Prenant acte de la suspension des effets du référendum annoncée par Carles Puigdemont, la CUP semble donc décidée à jouer la carte de la fermeté tout en acceptant l'idée d'une négociation avec Madrid. Or, les signes envoyés par le gouvernement espagnol, y compris après le discours de Carles Puigdemont, laissent penser qu'il a décidé de ne rien céder.

C'est cette fermeté de la part de Madrid qui pousse d'autres mouvements indépendantistes à critiquer plus violemment la position adoptée par Carles Puigdemont. Ainsi, l'organisation de jeunesse Arran, membre de la gauche indépendantiste, s'est montrée beaucoup plus sévère. Qualifiant le discours de Carlos Puigdemont de «trahison inadmissible», l'organisation estime que le président du Parlement catalan «remet en cause le vote populaire».

En Ecosse et en Flandres, on salue la volonté de dialoguer

La crise catalane constitue la première tentative d'indépendance unilatérale au sein de l'Union européenne. A ce titre, son dénouement est guetté avec grande attention par plusieurs autres mouvements indépendantistes, et notamment en Ecosse et en Flandre. La déclaration de Carles Puigdemont leur apparaît comme un choix prudent et raisonnable.

«Nous avions des bouteilles de champagne au frigo pour une fête, mais nous ne les avons pas sorties, frappés par cette brusque déception», a confié Bernard Daelemans, l'un des dirigeants du Mouvement populaire flamand (VVB, un courant indépendantiste transpartisan), à RT. Néanmoins, la décision prise par Carles Puigdemont de tempérer, est saluée comme un acte mesuré dans un contexte de violences. «La pression était terrible de la part de Madrid, et si vous ajoutez à cela les risques de violences, alors je comprends que Carles Puigdemont veuille privilégier le dialogue», a estimé Bernard Daelemans.
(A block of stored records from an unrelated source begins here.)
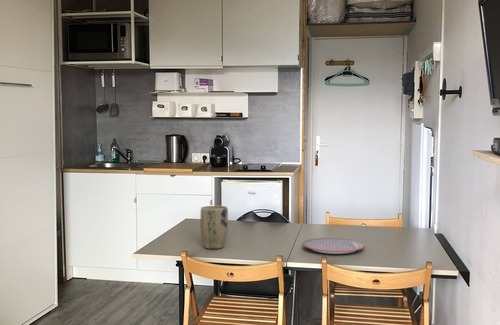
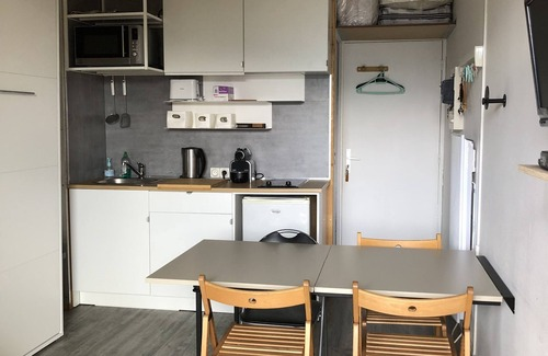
- plant pot [200,205,229,250]
- plate [302,237,366,255]
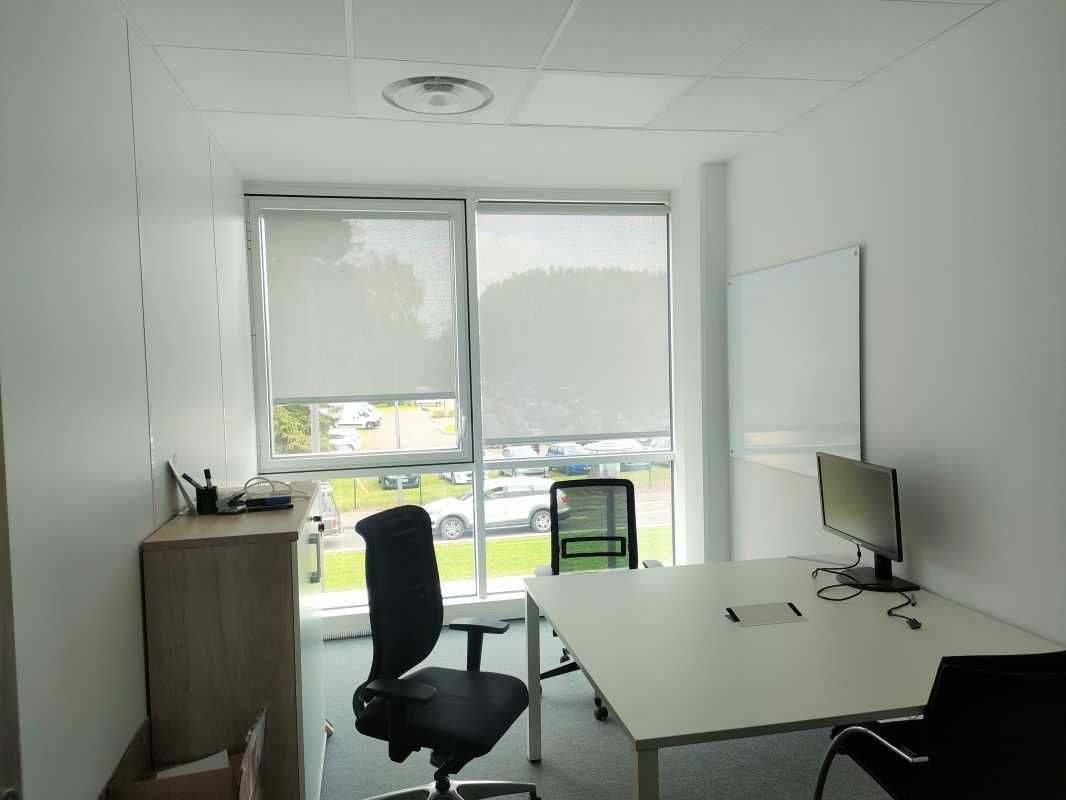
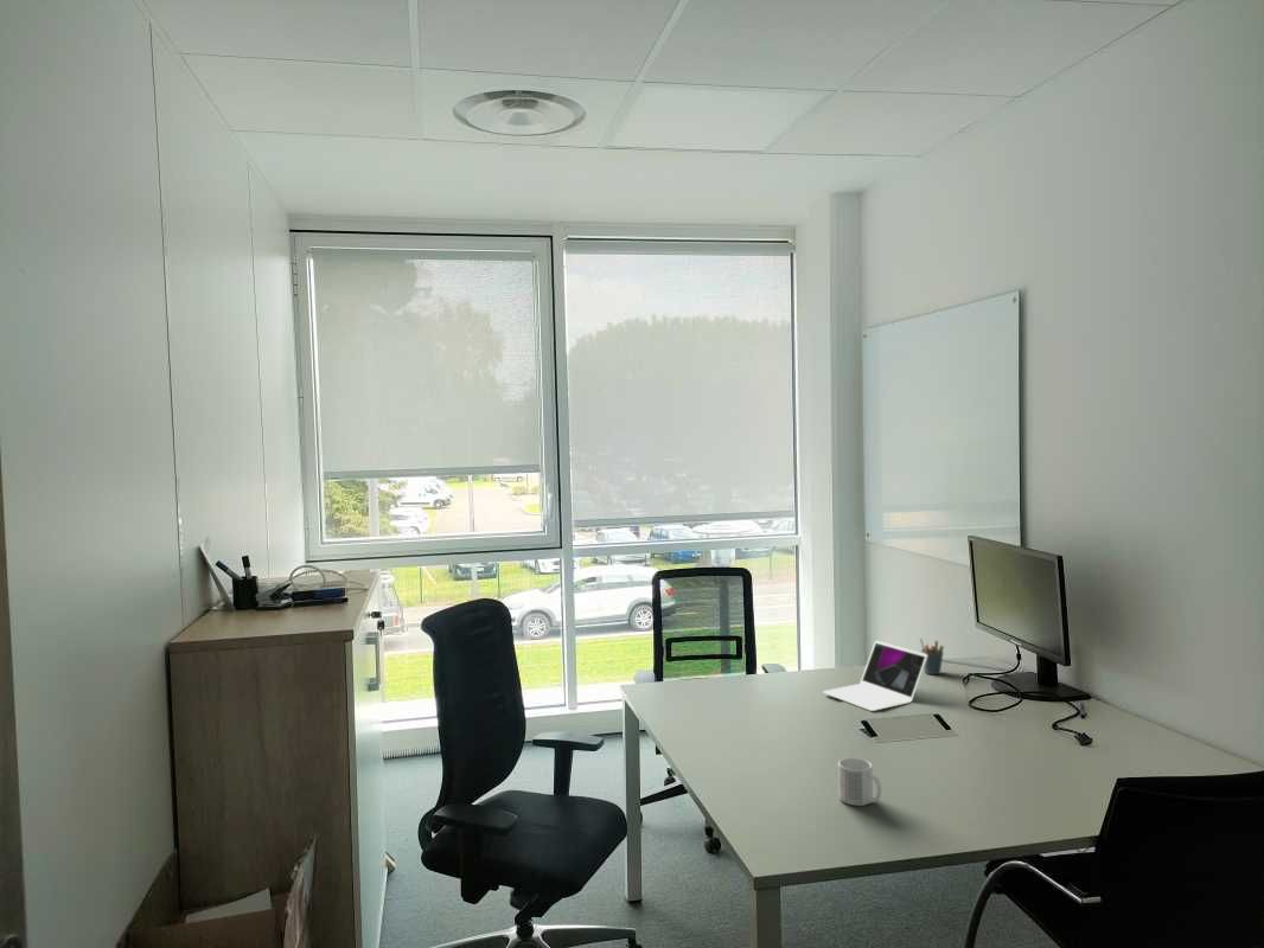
+ laptop [822,640,927,712]
+ pen holder [919,638,945,675]
+ mug [837,757,882,807]
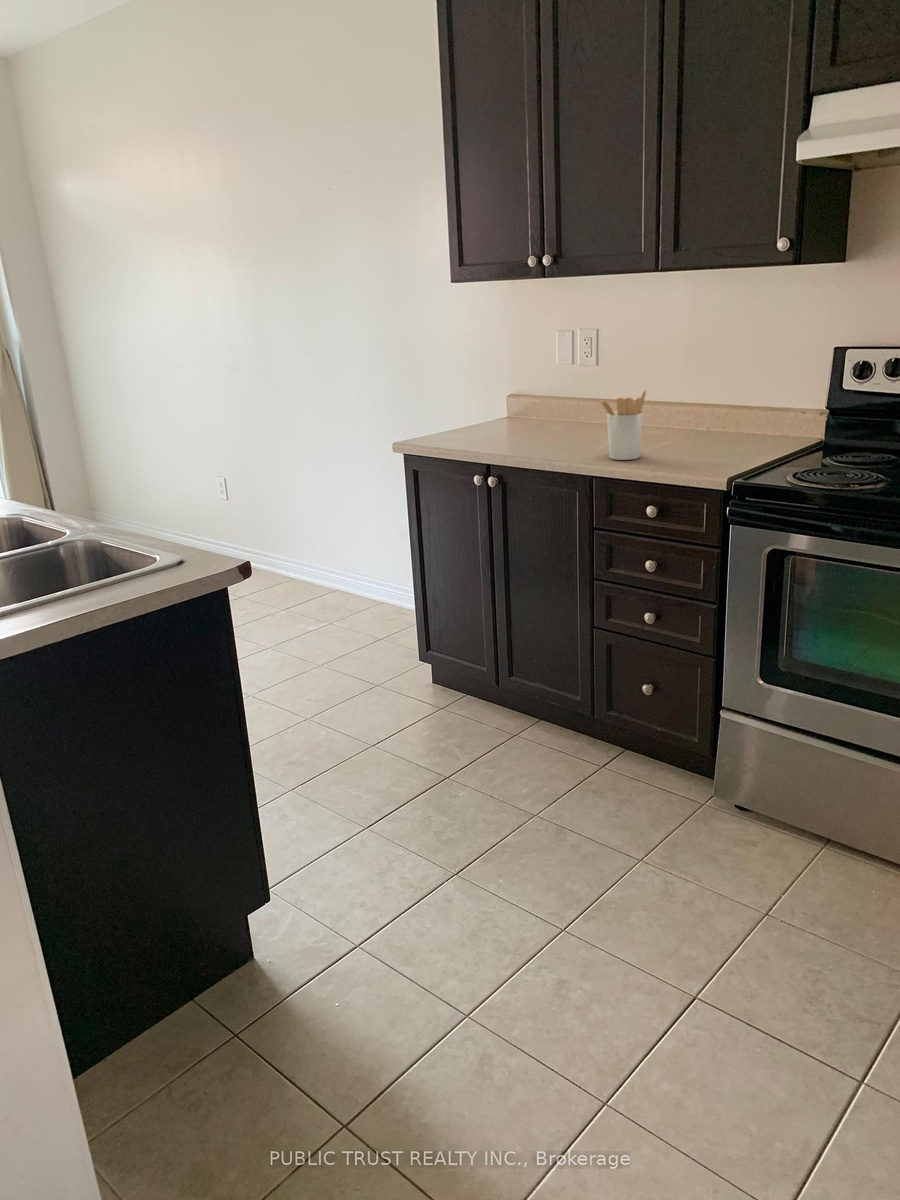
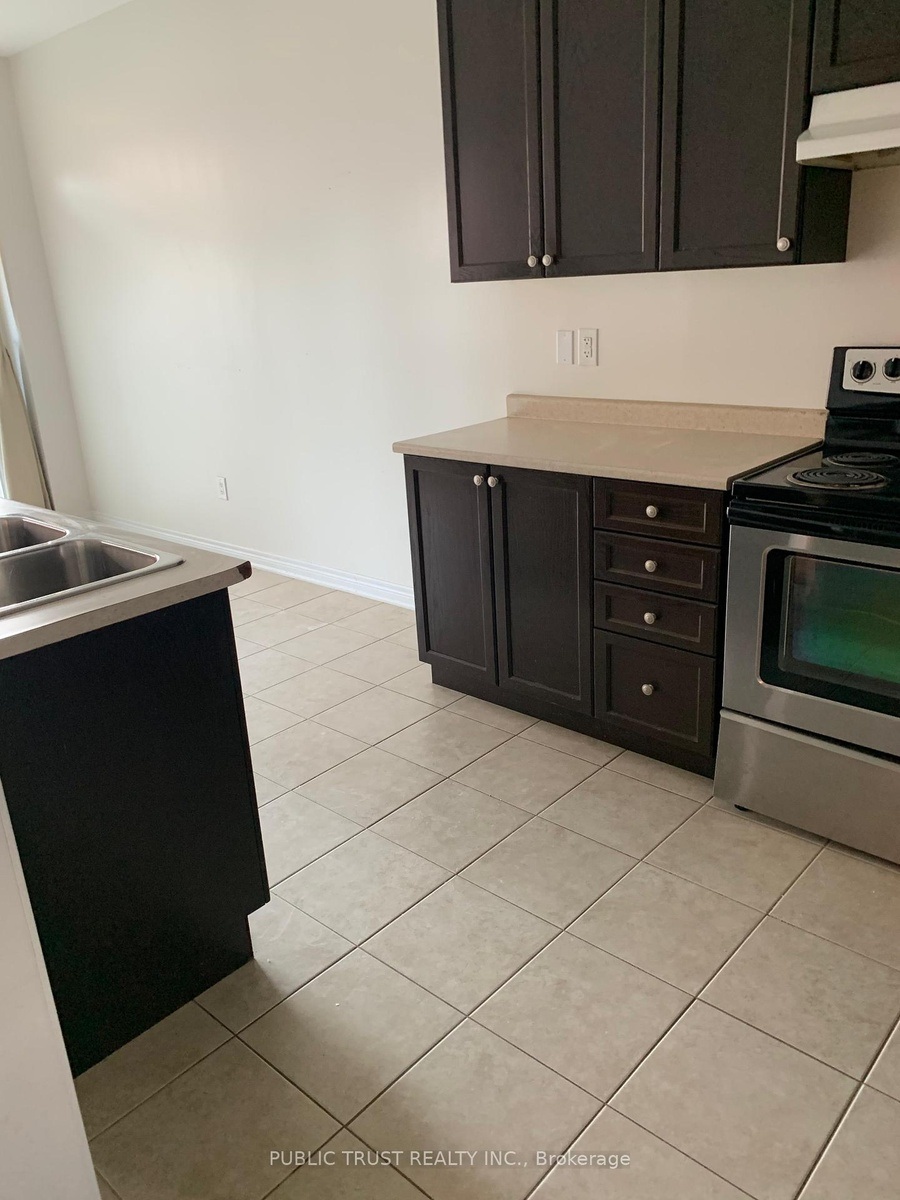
- utensil holder [599,388,647,461]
En Ecosse, où le référendum de 2014 n'a pas éteint l'espoir d'organiser une nouvelle consultation et d'accéder à l'indépendance, le discours de Carles Puigdemont était écouté avec attention. Moins que le fond du discours, c'est le contexte dans lequel celui-ci était prononcé qui a marqué les partisans d'une indépendance écossaise. «Il y a clairement eu une unanimité à travers l'Europe, peu importe les partis et peu importe les opinions sur l'indépendance catalane, pour condamner la violence avec laquelle Madrid a géré la situation», estime Jonathon Shafi, représentant de la Campagne d'indépendance radicale, un mouvement indépendantiste écossais de gauche. S'il salue la volonté de dialogue affichée par Barcelone, il craint que le processus d'indépendance ne soit «long et complexe».